According to University researchers, the elusive solution for storing energy in electric vehicles may have been discovered in an unlikely place: bubbles.
Porous graphene membranes for lithium-air batteries have been found to store more energy than conventional graphene sheets, according to scientists at Pacific Northwest National Laboratory and Princeton.
These lithium-air batteries could make possible the practical development of electric vehicles that can travel long distances, allowing electric cars to travel up to 300 miles per charge.
The researchers discovered that their permeable structure can store over 15,000 milliamp hours per gram of graphene — one of the greatest capacities measured.
The new material is also less costly and more efficient. While traditional lithium-air batteries frequently clog up, the black, coral-like cover on the new lithium-air batteries resolves this issue — and these batteries are made without any reliance on precious metals.
Many other energy applications may also benefit from this ordered graphene structure, study author and Pacific Northwest National Laboratory materials scientist Jie Xiao said in a statement.
For example, lithium-air batteries are comparatively light and environmentally sound.

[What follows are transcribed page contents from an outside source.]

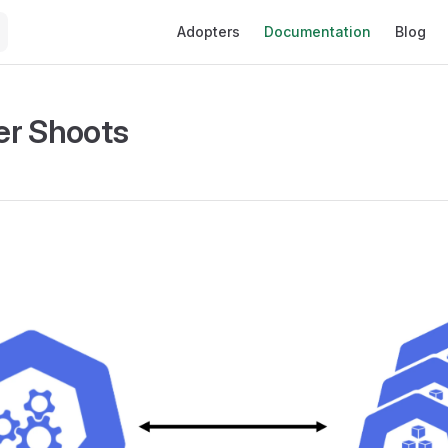
Main Navigation
Adopters
Documentation
Blog
er Shoots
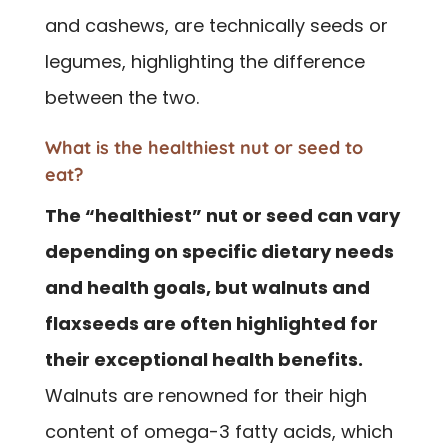
and cashews, are technically seeds or
legumes, highlighting the difference
between the two.
What is the healthiest nut or seed to
eat?
The “healthiest” nut or seed can vary
depending on specific dietary needs
and health goals, but walnuts and
flaxseeds are often highlighted for
their exceptional health benefits.
Walnuts are renowned for their high
content of omega-3 fatty acids, which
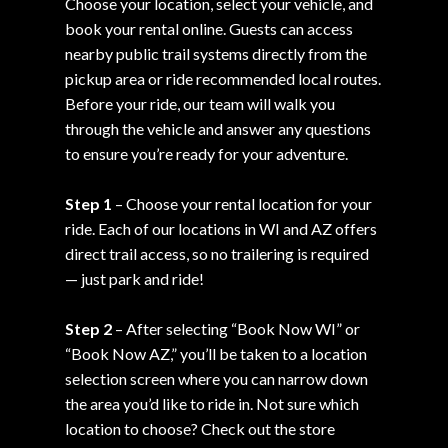
Choose your location, select your vehicle, and
book your rental online. Guests can access
nearby public trail systems directly from the
pickup area or ride recommended local routes.
Before your ride, our team will walk you
through the vehicle and answer any questions
to ensure you’re ready for your adventure.
Step 1
– Choose your rental location for your
ride. Each of our locations in WI and AZ offers
direct trail access, so no trailering is required
— just park and ride!
Step 2
– After selecting “Book Now WI” or
“Book Now AZ,” you’ll be taken to a location
selection screen where you can narrow down
the area you’d like to ride in. Not sure which
location to choose? Check out the store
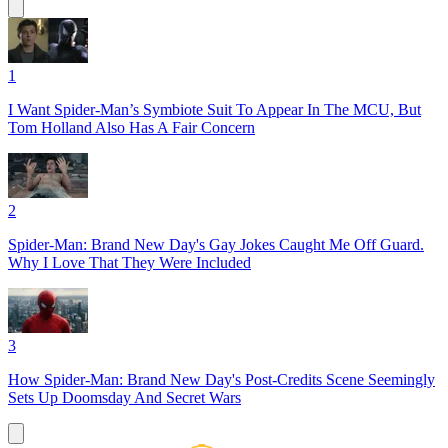
1
I Want Spider-Man’s Symbiote Suit To Appear In The MCU, But
Tom Holland Also Has A Fair Concern
2
Spider-Man: Brand New Day's Gay Jokes Caught Me Off Guard.
Why I Love That They Were Included
3
How Spider-Man: Brand New Day's Post-Credits Scene Seemingly
Sets Up Doomsday And Secret Wars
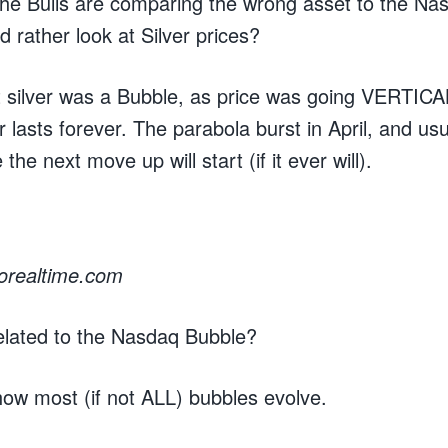
the Bulls are comparing the wrong asset to the N
d rather look at Silver prices?
elt silver was a Bubble, as price was going VERTICAL
 lasts forever. The parabola burst in April, and usua
he next move up will start (if it ever will).
rorealtime.com
elated to the Nasdaq Bubble?
t how most (if not ALL) bubbles evolve.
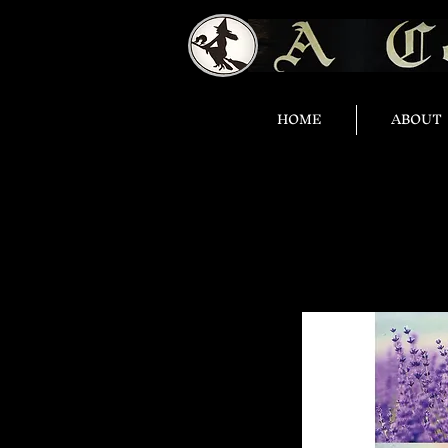
HOME
ABOUT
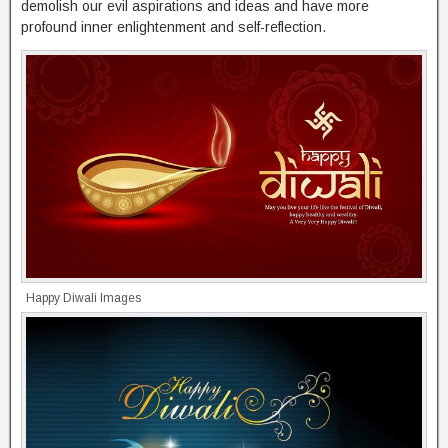
demolish our evil aspirations and ideas and have more
profound inner enlightenment and self-reflection.
Happy Diwali Images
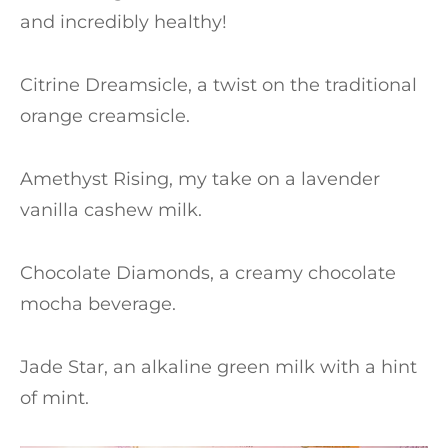
and incredibly healthy!
Citrine Dreamsicle, a twist on the traditional
orange creamsicle.
Amethyst Rising, my take on a lavender
vanilla cashew milk.
Chocolate Diamonds, a creamy chocolate
mocha beverage.
Jade Star, an alkaline green milk with a hint
of mint.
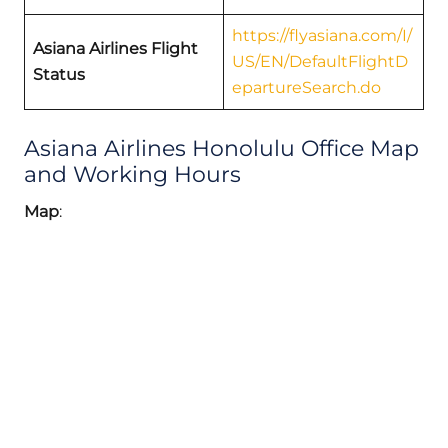
https://flyasiana.com/I/
Asiana Airlines Flight
US/EN/DefaultFlightD
Status
epartureSearch.do
Asiana Airlines Honolulu Office Map
and Working Hours
Map
:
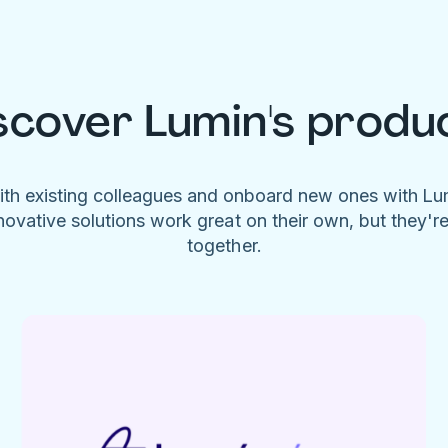
scover Lumin's produ
ith existing colleagues and onboard new ones with L
novative solutions work great on their own, but they'r
together.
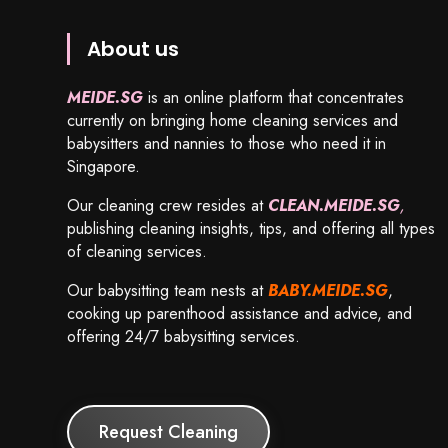
About us
MEIDE.SG
is an online platform that concentrates
currently on bringing home cleaning services and
babysitters and nannies to those who need it in
Singapore.
Our cleaning crew resides at
CLEAN.MEIDE.SG
,
publishing cleaning insights, tips, and offering all types
of cleaning services.
Our babysitting team nests at
BABY.MEIDE.SG
,
cooking up parenthood assistance and advice, and
offering 24/7 babysitting services.
Request Cleaning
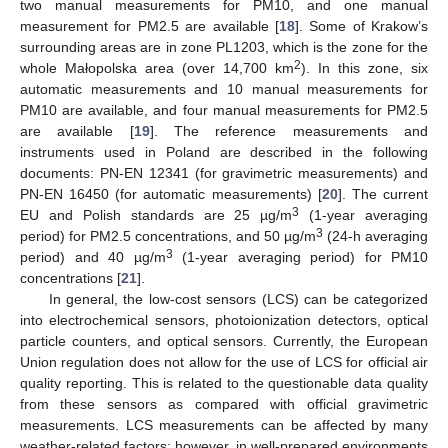
two manual measurements for PM10, and one manual
measurement for PM2.5 are available [
18
]. Some of Krakow’s
surrounding areas are in zone PL1203, which is the zone for the
2
whole Małopolska area (over 14,700 km
). In this zone, six
automatic measurements and 10 manual measurements for
PM10 are available, and four manual measurements for PM2.5
are available [
19
]. The reference measurements and
instruments used in Poland are described in the following
documents: PN-EN 12341 (for gravimetric measurements) and
PN-EN 16450 (for automatic measurements) [
20
]. The current
3
EU and Polish standards are 25 µg/m
(1-year averaging
3
period) for PM2.5 concentrations, and 50 µg/m
(24-h averaging
3
period) and 40 µg/m
(1-year averaging period) for PM10
concentrations [
21
].
In general, the low-cost sensors (LCS) can be categorized
into electrochemical sensors, photoionization detectors, optical
particle counters, and optical sensors. Currently, the European
Union regulation does not allow for the use of LCS for official air
quality reporting. This is related to the questionable data quality
from these sensors as compared with official gravimetric
measurements. LCS measurements can be affected by many
weather-related factors; however, in well-prepared environments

Jun Liu, director of the Pacific Northwest National Laboratory’s Transformational Materials Science Initiative, called the team’s findings “critical for applications.”
The scientists began their work by separating out graphene with a binding agent and then recombining it in a way that formed tiny bubbles within the battery sheets.

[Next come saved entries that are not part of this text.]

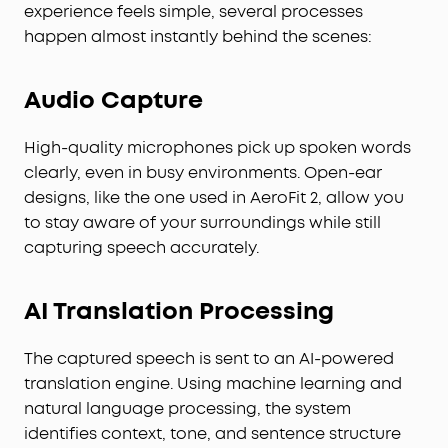
experience feels simple, several processes
happen almost instantly behind the scenes:
Audio Capture
High-quality microphones pick up spoken words
clearly, even in busy environments. Open-ear
designs, like the one used in AeroFit 2, allow you
to stay aware of your surroundings while still
capturing speech accurately.
AI Translation Processing
The captured speech is sent to an AI-powered
translation engine. Using machine learning and
natural language processing, the system
identifies context, tone, and sentence structure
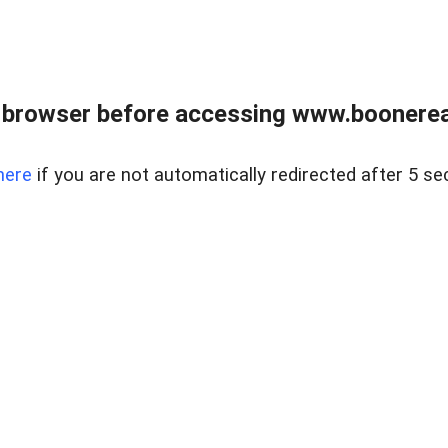
 browser before accessing www.boonereal
here
if you are not automatically redirected after 5 se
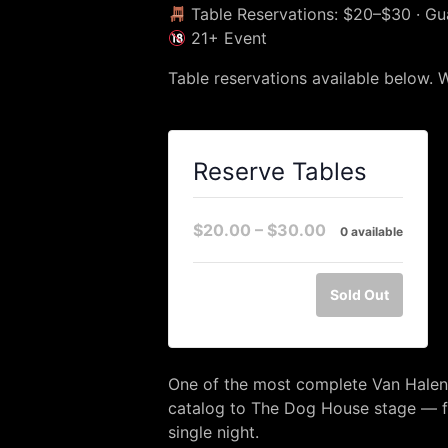
Table Reservations: $20–$30 · G
21+ Event
Table reservations available below. 
Reserve Tables
$20.00 – $30.00
0 available
Sold Out
One of the most complete Van Halen 
catalog to The Dog House stage — f
single night.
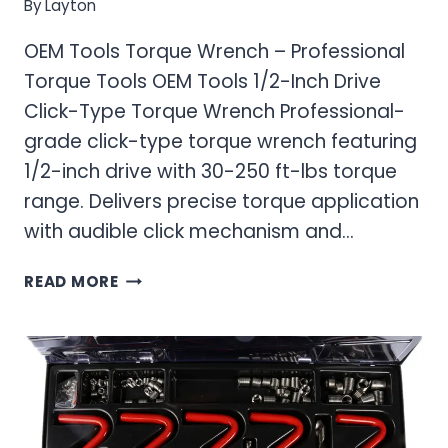
By
Layton
OEM Tools Torque Wrench – Professional
Torque Tools OEM Tools 1/2-Inch Drive
Click-Type Torque Wrench Professional-
grade click-type torque wrench featuring
1/2-inch drive with 30-250 ft-lbs torque
range. Delivers precise torque application
with audible click mechanism and…
OEM
READ MORE
TOOLS
TORQUE
WRENCH
–
PROFESSIONAL
TORQUE
TOOLS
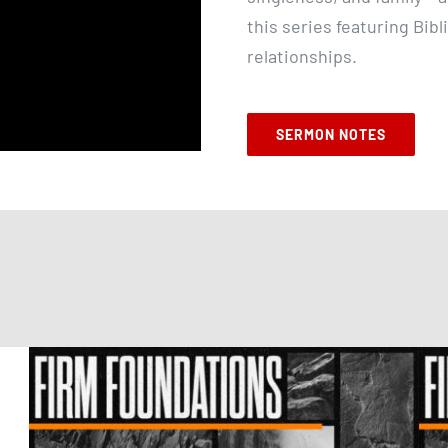
this series featuring Bibl
relationships.
SERMON NOTES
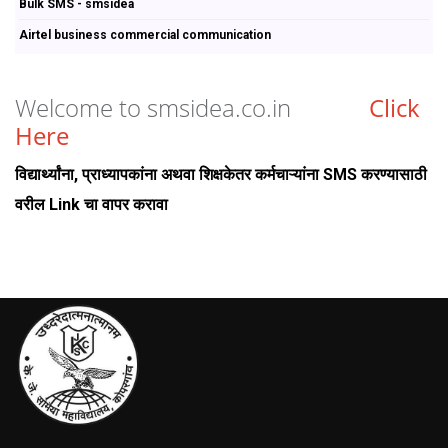
Bulk SMS - smsidea
Airtel business commercial communication
Welcome to smsidea.co.in
Click
Here
विद्यार्थ्यांना, प्राध्यापकांना अथवा शिक्षकेतर कर्मचाऱ्यांना SMS करण्यासाठी
वरील Link चा वापर करावा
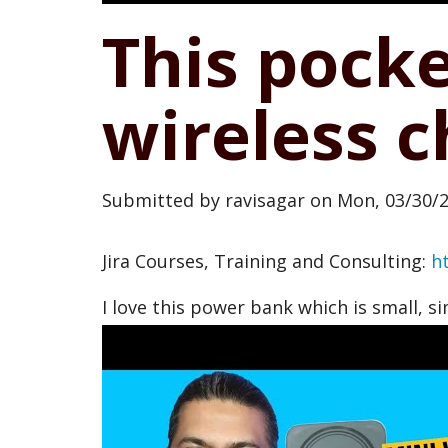
This pock
wireless 
Submitted by
ravisagar
on
Mon, 03/30/2
Jira Courses, Training and Consulting:
h
I love this power bank which is small, s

Using both microscopy and modeling, the scientists analyzed the performance of the resultant material and calculated data on computers at the National Energy Research Scientific Computing Center. They also examined the particles with electron microscopes at the Environmental Molecular Sciences Laboratory.
But while the results of the scientists’ study revealed that this new, porous graphene membrane has a much higher energy capacity than conventional battery structures, many issues of lithium-air batteries have yet to be hammered out.

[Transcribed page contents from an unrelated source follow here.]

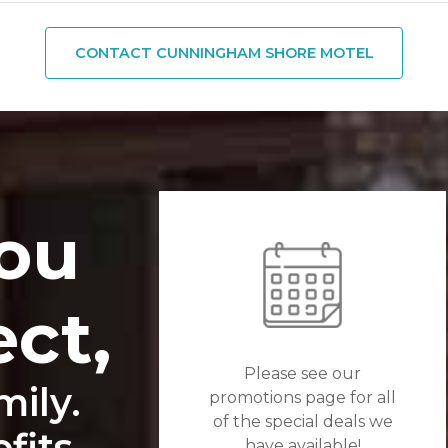
CONTACT CUNNINGHAM SHORE MOTEL
ou
ect,
Please see our
ily.
promotions page for all
of the special deals we
its...
have available!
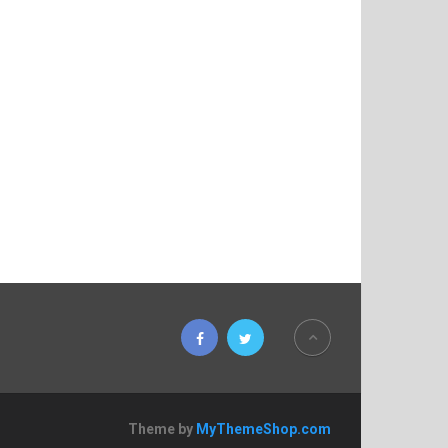
Theme by
MyThemeShop.com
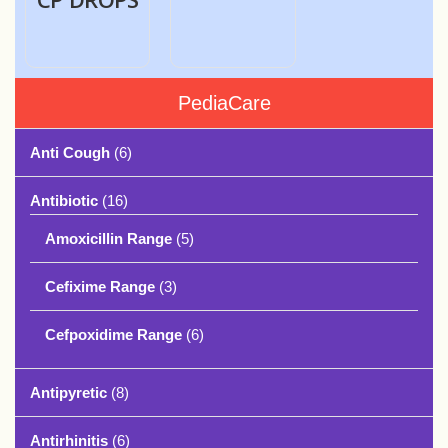
PediaCare
Anti Cough
(6)
Antibiotic
(16)
Amoxicillin Range
(5)
Cefixime Range
(3)
Cefpoxidime Range
(6)
Antipyretic
(8)
Antirhinitis
(6)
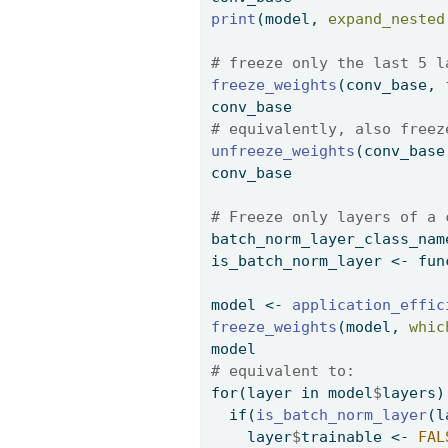
print
(model, 
expand_nested
# freeze only the last 5 l
freeze_weights
(conv_base, 
conv_base 
# equivalently, also freez
unfreeze_weights
(conv_base
conv_base 
# Freeze only layers of a 
batch_norm_layer_class_nam
is_batch_norm_layer 
<-
fun
model 
<-
application_effic
freeze_weights
(model, 
whic
model 
# equivalent to: 
for
(layer 
in
 model
$
layers)
if
(
is_batch_norm_layer
(l
    layer
$
trainable 
<-
FAL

Lithium-air batteries in general remain limited in their practical capacity: They have inadequate cycle lives and currently cannot be fully recharged.
The scientists attained maximum energy capacity when the battery was placed in environments of pure oxygen, they said. In normal air, the battery’s capacity drops because water vapor in the air interferes with the lithium metal in the batteries.

The team is working to develop a membrane that will block this water vapor while still enabling oxygen flow. They said they are trying to find an even more efficient catalyst and electrolyte that will allow the battery to be recharged multiple times.
This project was funded by the Pacific Northwest National Laboratory’s Transformational Materials Science Initiative.